Excerto:
--------
Após algumas decisões discordantes, a jurisprudência maioritária veio a firmar-se no sentido de que no âmbito do processo de insolvência, se aplicaria a todos os credores o mesmo regime, o resultante do CIRE, não sendo de chamar a colação regimes jurídicos diferentes para alguns créditos, designadamente os do Estado.
Entendia-se, sucintamente, que a filosofia subjacente ao CIRE, tendo em vista a satisfação do interesse dos credores através da auto-regulação, e perseguindo igualmente o interesse público da preservação do bom funcionamento do mercado, não era compatível com a aplicação de regimes diversos. Podia assim neste processo alterar-se os créditos do Estado, dentro do previsto no diploma.
Sustentava-se esta posição com o disposto no artigo 97 do CIRE, nos termos do qual se extinguem com a declaração de insolvência, (n. 1, a); Os privilégios creditórios gerais que forem acessórios de créditos sobre a insolvência de que forem titulares o Estado, as autarquias locais e as instituições de segurança social constituídos mais de 12 meses antes da data do início do processo de insolvência; b) Os privilégios creditórios especiais que forem acessórios de créditos sobre a insolvência de que forem titulares o Estado, as autarquias locais e as instituições de segurança social vencidos mais de 12 meses antes da data do início do processo de insolvência; c) As hipotecas legais cujo registo haja sido requerido dentro dos dois meses anteriores à data do início do processo de insolvência, e que forem acessórias de créditos sobre a insolvência do Estado, das autarquias locais e das instituições de segurança social.
Tais créditos passam a ser considerados créditos comuns como os restantes.
Argumentava-se ainda com o princípio da igualdade entre todos os credores, consagrado no artigo 194 do CIRE..
--------
Informação fornecida:
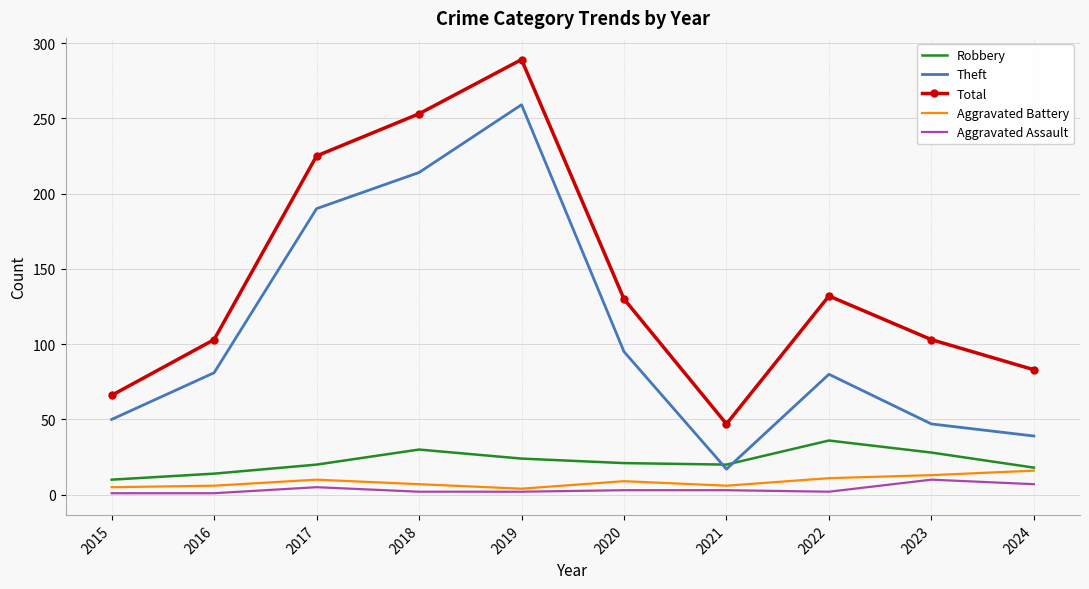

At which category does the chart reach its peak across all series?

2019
--------
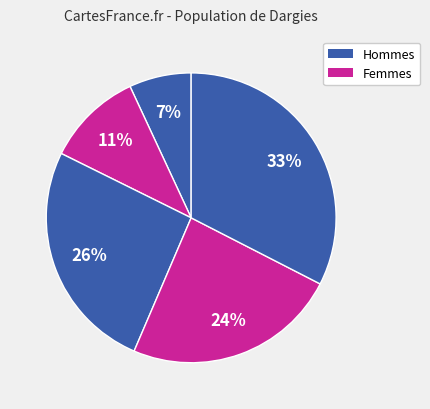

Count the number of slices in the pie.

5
--------
O que fazer: Por favor, reproduza do excerto sobre a insolvência o trecho que vai de "Entendia-se, sucintamente, que" até "previsto no diploma.". Use apenas o excerto como fonte.

Resposta escrita:
Entendia-se, sucintamente, que a filosofia subjacente ao CIRE, tendo em vista a satisfação do interesse dos credores através da auto-regulação, e perseguindo igualmente o interesse público da preservação do bom funcionamento do mercado, não era compatível com a aplicação de regimes diversos. Podia assim neste processo alterar-se os créditos do Estado, dentro do previsto no diploma.